The same reasoning cannot be applied to the facts in this case. The defendant here did not expressly or impliedly consent to the recording of his conversation with the alleged victim. The defendant was not aware of the police officers' presence at the time he conversed with the alleged victim, nor did he know that they were recording his conversation. Instead, the defendant was under the assumption that his conversation with the alleged victim was private. Thus, the facts of this case, unlike those in Beardsley, demonstrate that the police recorded a conversation without the consent of all the parties to the conversation in violation of the eavesdropping statute.
Despite the factual disparity between this case and Beardsley, the majority opinion nevertheless relies on Beardsley as support for its conclusion that the disputed recording did not violate the eavesdropping statute. Specifically, the majority relies upon a statement made in Beardsley that "our eavesdropping statute should not prohibit the recording of a conversation by a party to that conversation or one known by the parties thereto to be present." (Emphasis omitted.) ( Beardsley, 115 Ill. 2d at 56.) This statement, which suggests that the consent of one party to a conversation is sufficient under the eavesdropping statute, stands in direct conflict with the express language of the statute itself, which clearly requires the consent of all parties to a conversation before a recording is permissible. To the extent that Beardsley suggests that the consent of one but not all parties to a conversation is sufficient under the eavesdropping statute, that holding was wrong and should be repudiated. (See Beardsley, 115 Ill. 2d at 59 (Simon, J., specially concurring).) The majority opinion perpetuates this erroneous construction of the statute and holds that any party to a conversation may allow the police to make a secret recording of it. This holding is in direct conflict with the explicit language of the eavesdropping statute. I strenuously dissent from the majority's failure to enforce the plain language of the eavesdropping statute.

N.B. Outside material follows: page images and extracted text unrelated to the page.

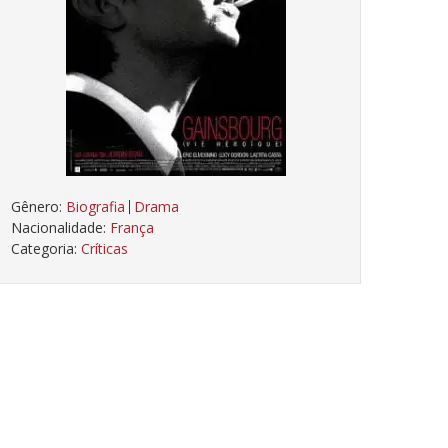
Gênero:
Biografia
Drama
Nacionalidade:
França
Categoria:
Críticas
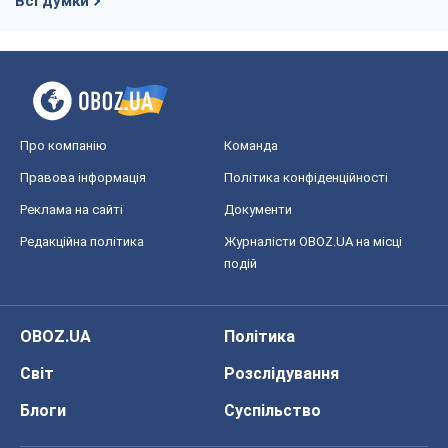
Всі думки
Про компанію
Команда
Правова інформація
Політика конфіденційності
Реклама на сайті
Документи
Редакційна політика
Журналісти OBOZ.UA на місці
подій
OBOZ.UA
Політика
Світ
Розслідування
Блоги
Суспільство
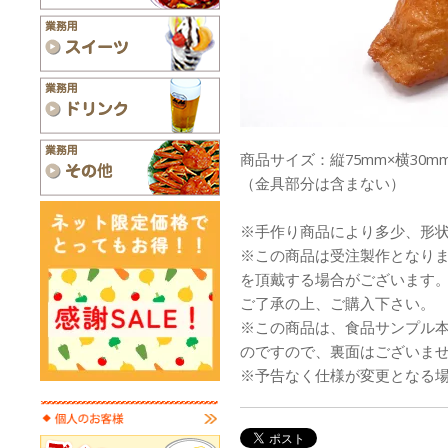
商品サイズ：縦75mm×横30mm
（金具部分は含まない）
※手作り商品により多少、形
※この商品は受注製作となり
を頂戴する場合がございます
ご了承の上、ご購入下さい。
※この商品は、食品サンプル
のですので、裏面はございま
※予告なく仕様が変更となる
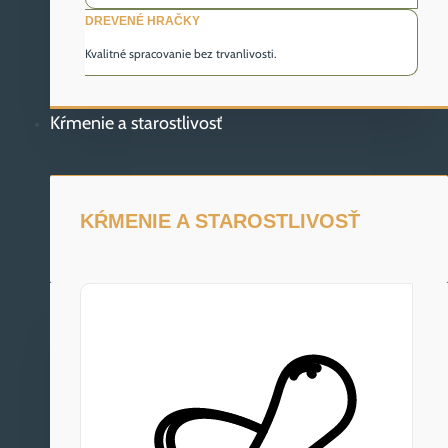
DREVENÉ HRAČKY
Kvalitné spracovanie bez trvanlivosti.
Kŕmenie a starostlivosť
KŔMENIE A STAROSTLIVOSŤ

For the reasons stated, the police's recording of the defendant's conversation violated the Illinois eavesdropping statute. Since the police officers had no authority to record the conversation, the recording and transcripts of statements made by the defendant to the alleged victim during the conversation were properly suppressed. Accordingly, I dissent from the majority's decision.
The Honorable Justice McMORROW joins in this dissent.